REQUIRED ACTION: Copy out the line that contains "Final Year Projects" and the lines after it through the final one in the entries below, exactly, with no other lines.

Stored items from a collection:
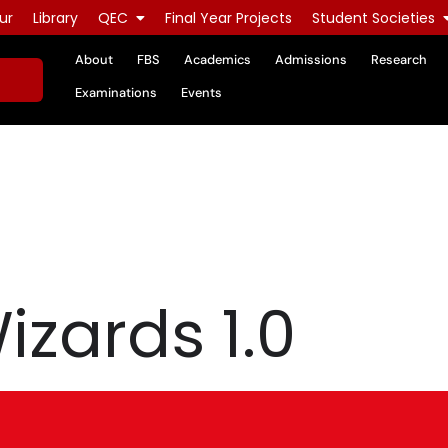
ur
Library
QEC
Final Year Projects
Student Societies
About
FBS
Academics
Admissions
Research
Examinations
Events
izards 1.0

PROBLEM SOLUTION:
Final Year Projects
Student Societies
About
FBS
Academics
Admissions
Research
Examinations
Events
izards 1.0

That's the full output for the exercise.